Along with Martial’s epigrams, the Silvae of Statius are the main document of occasional poetry of the Flavian age, that describes and celebrates ceremonies and rituals of social elite under Domitian. Long neglected as poor document of flattering poetry, this work has in recent years attracted the attention of scholars not only as valuable evidence of new cultural consumption, but also for its highly sophisticated literary quality, and for Statius’ creative engagement with earlier poets, both Greek and Roman.

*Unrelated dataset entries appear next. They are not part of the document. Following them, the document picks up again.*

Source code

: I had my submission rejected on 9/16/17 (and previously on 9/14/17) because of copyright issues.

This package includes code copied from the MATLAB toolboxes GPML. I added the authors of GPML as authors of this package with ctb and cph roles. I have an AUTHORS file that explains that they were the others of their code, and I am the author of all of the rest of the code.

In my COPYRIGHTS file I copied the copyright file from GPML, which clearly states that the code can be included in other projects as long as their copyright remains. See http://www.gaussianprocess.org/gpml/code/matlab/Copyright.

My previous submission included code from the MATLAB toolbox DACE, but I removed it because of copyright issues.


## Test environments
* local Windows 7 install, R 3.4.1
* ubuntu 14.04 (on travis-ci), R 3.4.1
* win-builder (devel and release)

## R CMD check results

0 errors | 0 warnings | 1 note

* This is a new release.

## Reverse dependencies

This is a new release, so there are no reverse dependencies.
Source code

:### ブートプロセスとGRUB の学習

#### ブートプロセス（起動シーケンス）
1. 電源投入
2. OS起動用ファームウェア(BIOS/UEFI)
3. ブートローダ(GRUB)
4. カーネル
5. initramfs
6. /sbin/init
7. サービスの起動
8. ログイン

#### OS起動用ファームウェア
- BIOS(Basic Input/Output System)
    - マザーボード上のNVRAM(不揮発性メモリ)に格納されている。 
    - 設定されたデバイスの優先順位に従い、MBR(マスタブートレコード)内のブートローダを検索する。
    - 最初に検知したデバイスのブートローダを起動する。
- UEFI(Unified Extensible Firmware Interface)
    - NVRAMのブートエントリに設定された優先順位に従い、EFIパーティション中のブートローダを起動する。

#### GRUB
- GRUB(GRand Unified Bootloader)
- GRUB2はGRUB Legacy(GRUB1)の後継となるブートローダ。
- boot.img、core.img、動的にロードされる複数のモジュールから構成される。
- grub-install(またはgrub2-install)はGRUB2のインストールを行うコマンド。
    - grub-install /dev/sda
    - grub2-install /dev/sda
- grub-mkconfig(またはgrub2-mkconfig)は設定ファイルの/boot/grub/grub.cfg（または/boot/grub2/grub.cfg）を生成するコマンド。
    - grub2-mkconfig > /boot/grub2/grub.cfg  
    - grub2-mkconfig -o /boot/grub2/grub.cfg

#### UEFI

An updated overall work on Statius is W.J. Dominik – C.E. Newlands – K. Gervais (edd.), Brill’s Companion to Statius, Leiden-Boston 2015. The standard critical editions of the Silvae are E. Courtney (Oxford 1990) and D.R. Shackleton Bailey (Cambridge, Mass. 2003). The only complete commentary is quite old but but still useful: F. Vollmer, P.P. Statius. Silvarum libri, Leipzig 1898. The most important commentaries to single books are H.J. van Dam, P. Papinius Statius. Silvae Book II. A Commentary, Leiden 1984; C.E. Newlands, Statius. Silvae. Book II, Cambridge 2011; K.M. Coleman, Statius. Silvae IV, Oxford 1988; B.J. Gibson, Statius. Silvae 5, Oxford 2006. For Italian translations cfr. A. Traglia (Torino 1980) and L. Canali (Milano 2006). Among the essays on the Silvae, cfr. H. Cancik, Untersuchungen zur lyrischen Kunst des P. Papinius Statius, Hildesheim 1965; A. Hardie, Statius and the ‘Silvae’. Poets, Patrons and Epideixis in the Graeco-Roman World, Liverpool 1983; R.R. Nauta, Poetry for Patrons. Literary Communication in the Age of Domitian, Leiden 2002; C.E. Newlands, Statius’ Silvae and the Poetics of Empire, Cambridge 2002; N.K. Zeiner, Nothing ordinary here: Statius as creator of distinction in the Silvae, New York and London 2005; C.E. Newlands, Statius, Poet between Rome and Naples, London 2012; G. Rosati, The Silvae: poetics of impromptu and cultural consumption, in Brill’s Companion to Statius cit., 54-72. Further bibliography will be suggested during class.
This course is structured as a whole in three modules of 20 hours each. It is intended for undergraduate students, but even PhD students can participate in it (provided that they attend at least the second and third module). It requires a good knowledge of Latin.